High Lyso-Gb3 Plasma Levels Associated with Decreased miR-29 and miR-200 Urinary Excretion in Young Non-Albuminuric Male Patient with Classic Fabry Disease

Abstract EN

Renal involvement is associated with a greater morbidity and mortality in Fabry disease.

Pathological albuminuria, the first Fabry nephropathy clinical manifestation, can occur from early childhood, although histological lesions such as tubulo-interstitial fibrosis and glomerulosclerosis are present or may precede the onset of pathological albuminuria.

In renal cells, exposure to Lyso-Gb3 is correlated with increased expression of Transforming Growth Factor-βeta (TGF-β).

miR-21, miR-192, and miR-433 that promote fibrosis are activated by TGF-β, and miR-29 and miR-200 that suppress fibrosis are inhibited by TGF-β.

A 23-year-old male was diagnosed with FD.

αGalA decreased enzyme activity: 0.1 nmol/hour/liter; genotype: [c.317T>G (p.L106R)]; GFR: 104.4 mL/min/m2; urinary albumin excretion: 6.00 mg/day; plasma Lyso-Gb3: 124.5 nmol/L.

A decrease urinary excretion of miR-29 and miR-200 was found (p <0.005) compared to controls.

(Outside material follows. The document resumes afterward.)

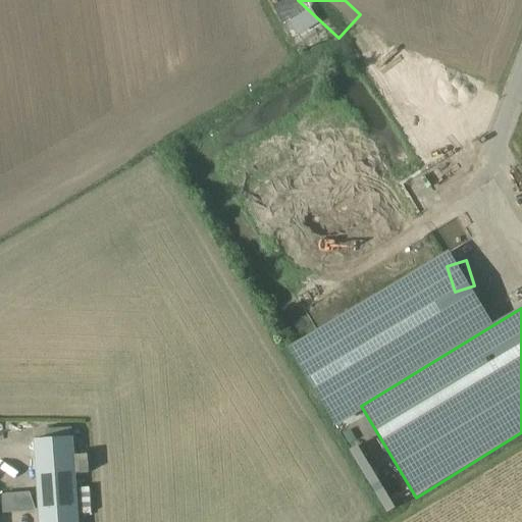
[(338,393),(324,402),(333,417),(348,408),(338,393)]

In addition to its usefulness as a phenotype marker, Lyso-Gb3 has been proposed as an indicator of therapeutic response.

We detect an association of high Lyso-Gb3 plasma values with decreased urinary excretion of miRNAs with known antifibrotic effect (miR-29 and miR-200).

Although the present work is a case report, it could be hypothesized that one of the harmful Lyso-Gb3 effects could be the miRNAs regulation through changes in TGF-β expression.